Soap operas are series of the melodramatic genre. They’re produced in large quantities and tend to have huge audiences. In fact, they make up a multi-million dollar industry. Furthermore, soap operas are used as vehicles for cultural penetration.
These programs are characterized by the exaggeration of emotions and the dramatization of situations. They tend to move between the romantic, the cheesy, and the dangerous. They usually introduce certain situations to the plot to inject tension so the viewer stays hooked. However, why do they damage the brain?
Soap operas and science
Erwin Höllinger claims that soap operas can be as damaging as drug addiction. He suggests that they can cause “generalized apathy, irritability, personality disorders, and even dementia”. So why does he see them as such a threat?

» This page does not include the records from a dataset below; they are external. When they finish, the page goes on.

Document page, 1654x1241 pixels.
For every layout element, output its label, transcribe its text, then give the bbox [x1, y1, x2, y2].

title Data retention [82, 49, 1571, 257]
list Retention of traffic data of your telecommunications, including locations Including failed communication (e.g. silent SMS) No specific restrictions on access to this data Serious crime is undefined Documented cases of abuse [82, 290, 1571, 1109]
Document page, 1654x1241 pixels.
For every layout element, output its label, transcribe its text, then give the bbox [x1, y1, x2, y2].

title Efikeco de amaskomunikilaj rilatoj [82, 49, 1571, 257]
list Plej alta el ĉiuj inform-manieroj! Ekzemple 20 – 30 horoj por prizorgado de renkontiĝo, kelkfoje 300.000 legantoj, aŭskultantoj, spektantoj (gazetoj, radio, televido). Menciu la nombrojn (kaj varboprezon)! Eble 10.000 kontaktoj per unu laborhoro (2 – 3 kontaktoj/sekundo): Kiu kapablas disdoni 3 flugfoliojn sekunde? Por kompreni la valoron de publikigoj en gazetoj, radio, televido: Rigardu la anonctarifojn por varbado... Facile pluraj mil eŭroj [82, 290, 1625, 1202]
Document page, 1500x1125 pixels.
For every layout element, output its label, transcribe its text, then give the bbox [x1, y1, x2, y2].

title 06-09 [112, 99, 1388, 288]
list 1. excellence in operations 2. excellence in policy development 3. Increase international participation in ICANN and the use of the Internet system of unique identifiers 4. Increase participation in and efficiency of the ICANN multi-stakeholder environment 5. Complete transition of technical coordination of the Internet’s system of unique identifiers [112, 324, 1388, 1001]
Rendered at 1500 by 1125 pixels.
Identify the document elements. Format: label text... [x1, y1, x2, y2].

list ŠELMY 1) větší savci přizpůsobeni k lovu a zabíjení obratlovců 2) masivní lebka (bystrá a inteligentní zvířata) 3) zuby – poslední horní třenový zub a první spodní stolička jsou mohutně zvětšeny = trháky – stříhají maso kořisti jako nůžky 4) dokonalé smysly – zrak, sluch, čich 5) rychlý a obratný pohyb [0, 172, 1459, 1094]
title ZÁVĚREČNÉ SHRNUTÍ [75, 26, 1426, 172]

Melodramatic soap operas have plots that reflect the fictional lives of a group of people. Their goal isn’t to socially criticize or inform the audience. In fact, they merely seek to entertain. This kind of motivation means that, in many cases, they deal with profound issues in an extremely superficial or simplified way.
For example, they don’t tend to portray characters with any depth but choose stereotypes instead. The public ends up easily identifying with these figures. Mirror neurons are responsible for this fact. They generate a bias by which the brain comes to think that the same rules and mechanisms work in fiction as in reality.
Occasionally, we might develop such a strong connection with one of the characters, we feel as if what’s happening to them is happening to us or one of our loved ones. Consequently, we end up ‘hating’ the ‘bad guy’, suffering with the ‘good guy’, and wanting punishment and reward for them respectively. So much so that we might even end up talking about these characters as if they were family.
Soap operas and the brain
This effect of identification with the characters of soap operas is mediated by mirror neurons. This can generate an alienating effect and our perception of reality becomes distorted to a certain extent. Simultaneously, our emotions and values are incubated and reaffirmed in a succession of extreme situations.
Identification leads us to experience anger at the betrayal suffered by the characters. It invites us to go along with their desire for revenge along with their worries, depression, anxiety, etc. Faced with these soap operas, our brains produce cortisol or adrenaline. It’s the kind of entertainment that, due to the fact that it plays with our emotions, unbalances us.
Brain food
Our brains feed on what reaches them. This might be stimulation from the senses or glucose from food intake. Therefore, if the nutrient is soap operas, the result is the same as that produced in a body fueled by an unbalanced diet.
A test carried out by the National Center for the Evaluation of Higher Education (Ceneval) in Spain showed that young people who watch melodramatic soap operas frequently obtained 12 points less, on average, in entrance exams compared to those who watched other types of programs.
Often, in pursuit of entertainment, soap operas show a distorted version of life. They’re seen as a form of a modern story for adults. The story of good guys and bad guys when the good guys usually win or, at least, the bad guys don’t. The plots use universal themes, such as love, fear, honor, justice, or revenge.
As the story unfolds, we have time to experience emotions in tune with the characters. In fact, some of us even feel really upset when a soap opera ends. We tend to miss the protagonists and might even feel that our lives have lost a certain meaning without them.